■ Exercise tasks ■
1/ Condense the paragraph of the comment on Middle East policy that begins "In the end Brzezinski may wind up being right" into a short list of its main points.
2/ Reproduce word for word everything in the comment on Middle East policy from "America's adventure is" down to "along. - check.".

■ Study text ■
──────

Well you hit all the standard touchpoints

America's adventure is ill-informed, at least compared to the non plans and benign neglect suggested in the article. - check.

Islamic radicalism didn't really exist before 1996. Or if it did it didn't rise to the level of forcing us to look at it. - check.

Somehow, somewhere, it's Israel's fault. - check.

There is a vague plot afoot that holds sway over even Rumsfeld. - check.

Some kind of dictatorship we can ignore is preferable to one we can't. - check.

If only warring factions, factions I might add that have either always been at each other's throats or only since such time as one could blame any random US administration for it, could simply get along. - check.

The West hates Islam. - check.

Of course I had to make sure I wasn't reading the Onion when I read this: "Dreyfuss, who covers national security for Rolling Stone,".

In the end Brzezinski may wind up being right. Because some stirred-up Muslims is really only an issue if we choose to make it so. You can't have it both ways, can you? Really, in the big scheme of things, how has the middle east essentially altered our lives here in the west? The price of some products has increased and once in a while some people are murdered by fundamentalists who already live here. So perhaps they really aren't so much of a big deal as the big deal we created to market the threat.

But to be fair no one should be distracted from a long history of cynical policies of all the world's major powers in the middle east. The arab leaders were sitting round the camel dung fire in 1920 and shortly thereafter were discovered to be sitting on the world's largest pile of liquid wealth. They could not be expected to master the tools to run these 'countries' in such a short time and the history of places like Iraq which have had one bloody coup after another since all the way back to the end of WW1 are the rule not the exception. Countries that certainly were created on some European cartographer's wall chart, randomly but countries all the same.

──────

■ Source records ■
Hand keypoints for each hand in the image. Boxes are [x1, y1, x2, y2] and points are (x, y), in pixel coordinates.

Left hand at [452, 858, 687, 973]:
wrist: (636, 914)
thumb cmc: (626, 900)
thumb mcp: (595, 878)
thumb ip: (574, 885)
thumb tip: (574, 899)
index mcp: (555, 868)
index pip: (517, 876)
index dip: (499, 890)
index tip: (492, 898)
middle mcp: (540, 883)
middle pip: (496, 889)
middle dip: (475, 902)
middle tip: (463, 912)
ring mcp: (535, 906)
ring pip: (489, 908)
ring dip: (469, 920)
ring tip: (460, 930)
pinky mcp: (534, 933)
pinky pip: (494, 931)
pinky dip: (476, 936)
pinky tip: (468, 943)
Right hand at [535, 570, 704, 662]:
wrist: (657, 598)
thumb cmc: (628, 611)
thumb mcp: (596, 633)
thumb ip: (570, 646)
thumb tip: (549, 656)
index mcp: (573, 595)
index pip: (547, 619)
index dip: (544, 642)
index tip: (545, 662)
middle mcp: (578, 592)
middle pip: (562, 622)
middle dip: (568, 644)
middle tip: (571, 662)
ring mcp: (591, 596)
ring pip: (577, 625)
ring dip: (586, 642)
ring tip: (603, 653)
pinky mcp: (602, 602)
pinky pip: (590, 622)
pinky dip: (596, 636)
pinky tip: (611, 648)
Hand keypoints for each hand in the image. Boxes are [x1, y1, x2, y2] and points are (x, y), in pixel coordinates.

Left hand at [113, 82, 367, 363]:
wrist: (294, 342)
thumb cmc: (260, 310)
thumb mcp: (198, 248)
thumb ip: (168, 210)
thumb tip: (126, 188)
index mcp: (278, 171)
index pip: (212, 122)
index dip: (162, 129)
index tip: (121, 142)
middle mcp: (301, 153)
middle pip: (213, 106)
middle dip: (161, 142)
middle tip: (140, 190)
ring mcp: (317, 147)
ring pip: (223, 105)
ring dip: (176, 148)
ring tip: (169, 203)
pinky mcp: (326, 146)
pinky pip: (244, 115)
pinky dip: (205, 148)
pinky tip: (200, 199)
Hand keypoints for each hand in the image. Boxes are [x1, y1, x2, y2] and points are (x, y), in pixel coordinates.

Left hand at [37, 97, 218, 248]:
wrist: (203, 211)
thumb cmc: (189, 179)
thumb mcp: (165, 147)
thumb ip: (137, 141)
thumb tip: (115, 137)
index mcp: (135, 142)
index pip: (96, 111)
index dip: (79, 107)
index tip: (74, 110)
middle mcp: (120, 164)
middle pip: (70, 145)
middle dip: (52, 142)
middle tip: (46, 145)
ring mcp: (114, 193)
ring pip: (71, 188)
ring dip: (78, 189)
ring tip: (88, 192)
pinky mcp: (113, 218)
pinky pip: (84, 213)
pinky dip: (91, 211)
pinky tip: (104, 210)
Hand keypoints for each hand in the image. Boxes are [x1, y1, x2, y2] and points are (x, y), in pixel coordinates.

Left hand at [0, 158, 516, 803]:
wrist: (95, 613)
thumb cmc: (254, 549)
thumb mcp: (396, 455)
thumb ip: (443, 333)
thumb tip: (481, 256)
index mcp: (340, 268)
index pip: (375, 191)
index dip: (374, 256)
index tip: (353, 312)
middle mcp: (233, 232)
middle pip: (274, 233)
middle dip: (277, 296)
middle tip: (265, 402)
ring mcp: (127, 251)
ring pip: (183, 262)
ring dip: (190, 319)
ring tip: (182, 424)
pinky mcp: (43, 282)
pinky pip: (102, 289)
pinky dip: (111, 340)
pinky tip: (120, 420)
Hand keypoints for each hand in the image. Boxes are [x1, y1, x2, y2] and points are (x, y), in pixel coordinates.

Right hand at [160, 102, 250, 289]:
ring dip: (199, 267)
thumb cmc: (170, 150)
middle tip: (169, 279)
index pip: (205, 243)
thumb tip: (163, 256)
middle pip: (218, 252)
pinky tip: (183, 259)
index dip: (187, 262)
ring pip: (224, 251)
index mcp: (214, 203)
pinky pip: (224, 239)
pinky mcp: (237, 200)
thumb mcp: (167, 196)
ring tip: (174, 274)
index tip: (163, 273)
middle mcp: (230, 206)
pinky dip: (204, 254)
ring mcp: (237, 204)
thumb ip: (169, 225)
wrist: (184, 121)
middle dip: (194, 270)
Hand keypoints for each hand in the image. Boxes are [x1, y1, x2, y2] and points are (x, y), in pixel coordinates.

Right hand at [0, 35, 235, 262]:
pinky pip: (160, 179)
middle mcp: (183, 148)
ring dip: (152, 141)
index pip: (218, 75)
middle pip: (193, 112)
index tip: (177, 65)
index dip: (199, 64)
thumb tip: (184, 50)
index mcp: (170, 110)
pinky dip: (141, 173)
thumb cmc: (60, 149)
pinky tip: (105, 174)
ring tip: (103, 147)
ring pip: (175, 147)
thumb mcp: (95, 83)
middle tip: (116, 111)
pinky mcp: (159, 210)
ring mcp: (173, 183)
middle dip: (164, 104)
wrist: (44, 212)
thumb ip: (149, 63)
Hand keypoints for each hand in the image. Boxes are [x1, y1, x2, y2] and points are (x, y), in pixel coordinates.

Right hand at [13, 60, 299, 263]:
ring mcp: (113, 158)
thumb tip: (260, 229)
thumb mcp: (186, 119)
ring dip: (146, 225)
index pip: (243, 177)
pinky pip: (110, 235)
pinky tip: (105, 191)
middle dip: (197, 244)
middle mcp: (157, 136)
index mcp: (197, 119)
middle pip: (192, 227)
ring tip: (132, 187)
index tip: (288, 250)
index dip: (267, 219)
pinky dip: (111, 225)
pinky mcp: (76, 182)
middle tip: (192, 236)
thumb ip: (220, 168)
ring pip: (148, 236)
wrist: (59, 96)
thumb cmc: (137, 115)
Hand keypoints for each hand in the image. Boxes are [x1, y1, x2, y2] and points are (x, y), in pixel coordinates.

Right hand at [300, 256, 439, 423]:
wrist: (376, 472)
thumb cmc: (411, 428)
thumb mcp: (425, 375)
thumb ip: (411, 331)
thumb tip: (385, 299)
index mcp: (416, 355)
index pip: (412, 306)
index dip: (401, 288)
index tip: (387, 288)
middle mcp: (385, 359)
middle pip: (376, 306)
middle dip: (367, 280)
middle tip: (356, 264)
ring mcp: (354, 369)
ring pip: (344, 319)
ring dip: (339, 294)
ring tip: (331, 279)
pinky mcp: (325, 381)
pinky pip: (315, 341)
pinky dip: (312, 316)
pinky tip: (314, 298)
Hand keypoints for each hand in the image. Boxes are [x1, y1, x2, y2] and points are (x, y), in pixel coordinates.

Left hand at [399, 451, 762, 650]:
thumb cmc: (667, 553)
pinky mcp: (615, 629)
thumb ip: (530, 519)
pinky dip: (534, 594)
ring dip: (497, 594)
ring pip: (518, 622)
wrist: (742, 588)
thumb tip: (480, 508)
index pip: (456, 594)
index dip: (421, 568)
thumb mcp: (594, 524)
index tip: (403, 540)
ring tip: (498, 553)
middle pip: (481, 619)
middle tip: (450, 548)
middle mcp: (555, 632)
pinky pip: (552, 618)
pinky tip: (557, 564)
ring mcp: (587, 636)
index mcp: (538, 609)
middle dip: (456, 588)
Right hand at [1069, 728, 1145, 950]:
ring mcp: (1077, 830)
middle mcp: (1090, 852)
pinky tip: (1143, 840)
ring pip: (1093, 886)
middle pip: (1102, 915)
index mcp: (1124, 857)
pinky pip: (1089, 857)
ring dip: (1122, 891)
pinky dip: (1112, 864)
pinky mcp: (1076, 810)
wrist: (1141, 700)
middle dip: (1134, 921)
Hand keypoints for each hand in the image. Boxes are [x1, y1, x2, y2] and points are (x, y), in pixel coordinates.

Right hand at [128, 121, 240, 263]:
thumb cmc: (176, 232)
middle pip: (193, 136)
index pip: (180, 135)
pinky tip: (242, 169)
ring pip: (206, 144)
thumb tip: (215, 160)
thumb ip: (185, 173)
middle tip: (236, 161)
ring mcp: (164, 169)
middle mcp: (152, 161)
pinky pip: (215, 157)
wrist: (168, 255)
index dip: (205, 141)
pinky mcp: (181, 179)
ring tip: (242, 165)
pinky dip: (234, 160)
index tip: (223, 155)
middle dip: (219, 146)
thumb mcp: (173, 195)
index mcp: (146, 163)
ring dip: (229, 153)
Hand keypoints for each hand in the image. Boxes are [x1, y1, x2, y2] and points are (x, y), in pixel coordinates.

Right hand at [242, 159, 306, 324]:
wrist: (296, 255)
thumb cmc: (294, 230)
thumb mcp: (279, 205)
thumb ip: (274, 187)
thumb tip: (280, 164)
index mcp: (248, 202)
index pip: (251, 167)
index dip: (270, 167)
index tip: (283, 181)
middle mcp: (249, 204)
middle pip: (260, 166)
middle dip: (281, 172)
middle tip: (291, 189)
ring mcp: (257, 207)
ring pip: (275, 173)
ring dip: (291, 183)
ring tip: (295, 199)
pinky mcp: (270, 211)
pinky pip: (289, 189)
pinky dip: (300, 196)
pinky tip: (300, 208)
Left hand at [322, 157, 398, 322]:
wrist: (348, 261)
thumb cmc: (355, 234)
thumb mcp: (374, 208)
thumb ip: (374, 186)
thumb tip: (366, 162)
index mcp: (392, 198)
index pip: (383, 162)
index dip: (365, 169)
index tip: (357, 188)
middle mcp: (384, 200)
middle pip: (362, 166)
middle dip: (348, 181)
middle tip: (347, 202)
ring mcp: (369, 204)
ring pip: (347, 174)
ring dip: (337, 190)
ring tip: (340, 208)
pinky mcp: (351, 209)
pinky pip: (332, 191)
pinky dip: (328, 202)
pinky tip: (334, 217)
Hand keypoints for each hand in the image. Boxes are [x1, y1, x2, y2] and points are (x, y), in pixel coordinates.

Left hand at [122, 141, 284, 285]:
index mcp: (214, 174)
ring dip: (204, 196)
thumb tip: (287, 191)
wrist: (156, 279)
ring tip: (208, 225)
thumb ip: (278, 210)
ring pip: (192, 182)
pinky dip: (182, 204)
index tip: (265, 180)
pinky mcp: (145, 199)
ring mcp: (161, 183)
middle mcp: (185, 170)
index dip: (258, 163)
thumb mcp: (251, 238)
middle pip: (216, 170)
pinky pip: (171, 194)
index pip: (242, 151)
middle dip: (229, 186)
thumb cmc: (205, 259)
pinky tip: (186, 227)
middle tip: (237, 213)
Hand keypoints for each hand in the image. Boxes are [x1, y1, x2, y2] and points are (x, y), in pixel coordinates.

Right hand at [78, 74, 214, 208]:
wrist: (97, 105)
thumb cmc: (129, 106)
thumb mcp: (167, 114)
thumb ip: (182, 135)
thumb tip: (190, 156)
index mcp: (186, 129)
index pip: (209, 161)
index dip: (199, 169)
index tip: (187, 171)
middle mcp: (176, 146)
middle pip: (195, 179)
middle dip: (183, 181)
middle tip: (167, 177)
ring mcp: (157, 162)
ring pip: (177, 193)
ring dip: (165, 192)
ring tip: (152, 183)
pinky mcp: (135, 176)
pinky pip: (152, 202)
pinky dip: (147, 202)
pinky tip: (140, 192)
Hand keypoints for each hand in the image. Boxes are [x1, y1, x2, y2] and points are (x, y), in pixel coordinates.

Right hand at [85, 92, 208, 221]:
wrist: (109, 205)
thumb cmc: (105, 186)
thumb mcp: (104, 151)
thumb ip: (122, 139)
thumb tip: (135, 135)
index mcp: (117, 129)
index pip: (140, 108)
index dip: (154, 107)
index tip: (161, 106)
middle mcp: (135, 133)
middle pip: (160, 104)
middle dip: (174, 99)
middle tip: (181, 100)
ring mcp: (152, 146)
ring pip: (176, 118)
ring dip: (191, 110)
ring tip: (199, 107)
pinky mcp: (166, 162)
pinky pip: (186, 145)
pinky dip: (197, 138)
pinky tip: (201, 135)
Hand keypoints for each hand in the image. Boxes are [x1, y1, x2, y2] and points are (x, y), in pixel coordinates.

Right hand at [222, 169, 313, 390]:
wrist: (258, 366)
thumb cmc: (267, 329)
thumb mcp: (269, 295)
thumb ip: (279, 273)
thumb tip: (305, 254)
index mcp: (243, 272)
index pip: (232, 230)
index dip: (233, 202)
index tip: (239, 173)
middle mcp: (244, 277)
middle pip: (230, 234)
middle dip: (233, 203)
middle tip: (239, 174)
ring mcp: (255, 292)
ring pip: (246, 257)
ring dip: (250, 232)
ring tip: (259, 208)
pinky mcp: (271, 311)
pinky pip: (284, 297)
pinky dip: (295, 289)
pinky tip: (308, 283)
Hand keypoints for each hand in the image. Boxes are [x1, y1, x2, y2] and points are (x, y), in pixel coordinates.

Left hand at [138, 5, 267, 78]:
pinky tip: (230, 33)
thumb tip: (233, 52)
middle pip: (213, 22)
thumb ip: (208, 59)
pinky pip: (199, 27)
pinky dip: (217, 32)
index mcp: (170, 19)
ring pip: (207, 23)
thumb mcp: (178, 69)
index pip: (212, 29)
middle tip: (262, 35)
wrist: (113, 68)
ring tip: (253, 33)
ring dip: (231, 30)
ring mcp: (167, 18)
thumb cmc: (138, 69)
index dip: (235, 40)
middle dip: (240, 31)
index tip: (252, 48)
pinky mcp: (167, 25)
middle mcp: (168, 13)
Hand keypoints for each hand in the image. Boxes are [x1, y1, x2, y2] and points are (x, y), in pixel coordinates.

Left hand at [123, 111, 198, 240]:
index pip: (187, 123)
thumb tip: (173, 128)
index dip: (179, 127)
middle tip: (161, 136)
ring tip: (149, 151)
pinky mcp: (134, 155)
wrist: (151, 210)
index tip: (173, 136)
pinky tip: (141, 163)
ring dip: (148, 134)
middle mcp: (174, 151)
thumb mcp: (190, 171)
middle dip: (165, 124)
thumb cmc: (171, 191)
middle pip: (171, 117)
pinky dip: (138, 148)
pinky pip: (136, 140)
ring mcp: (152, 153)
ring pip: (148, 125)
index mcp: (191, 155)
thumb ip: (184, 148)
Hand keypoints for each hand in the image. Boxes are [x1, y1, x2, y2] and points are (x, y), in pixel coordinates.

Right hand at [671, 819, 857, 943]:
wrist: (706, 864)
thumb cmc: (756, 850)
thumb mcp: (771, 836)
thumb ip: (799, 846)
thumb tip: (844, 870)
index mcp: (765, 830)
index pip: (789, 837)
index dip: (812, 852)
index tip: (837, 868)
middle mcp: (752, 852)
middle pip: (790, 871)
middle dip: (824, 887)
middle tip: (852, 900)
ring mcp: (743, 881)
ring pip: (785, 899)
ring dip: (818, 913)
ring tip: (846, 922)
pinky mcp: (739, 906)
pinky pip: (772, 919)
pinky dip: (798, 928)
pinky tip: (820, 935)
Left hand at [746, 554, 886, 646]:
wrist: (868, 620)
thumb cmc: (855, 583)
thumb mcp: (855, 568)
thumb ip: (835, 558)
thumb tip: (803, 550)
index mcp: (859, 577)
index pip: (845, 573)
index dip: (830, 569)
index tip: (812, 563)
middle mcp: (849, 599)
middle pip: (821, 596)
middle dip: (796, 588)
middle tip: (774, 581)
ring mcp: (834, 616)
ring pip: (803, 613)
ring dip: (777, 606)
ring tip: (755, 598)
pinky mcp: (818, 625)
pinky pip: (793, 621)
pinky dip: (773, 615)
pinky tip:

──────

■ Responses in order ■
1/
- Brzezinski may turn out to be right.
- Stirred-up Muslims are an issue only if the West chooses to make them one.
- The Middle East has changed life in the West very little. Some prices have risen, and now and then people are murdered by fundamentalists who already live in the West.
- The threat may be smaller than the big deal created to market it.

2/
America's adventure is ill-informed, at least compared to the non plans and benign neglect suggested in the article. - check.

Islamic radicalism didn't really exist before 1996. Or if it did it didn't rise to the level of forcing us to look at it. - check.

Somehow, somewhere, it's Israel's fault. - check.

There is a vague plot afoot that holds sway over even Rumsfeld. - check.

Some kind of dictatorship we can ignore is preferable to one we can't. - check.

If only warring factions, factions I might add that have either always been at each other's throats or only since such time as one could blame any random US administration for it, could simply get along. - check.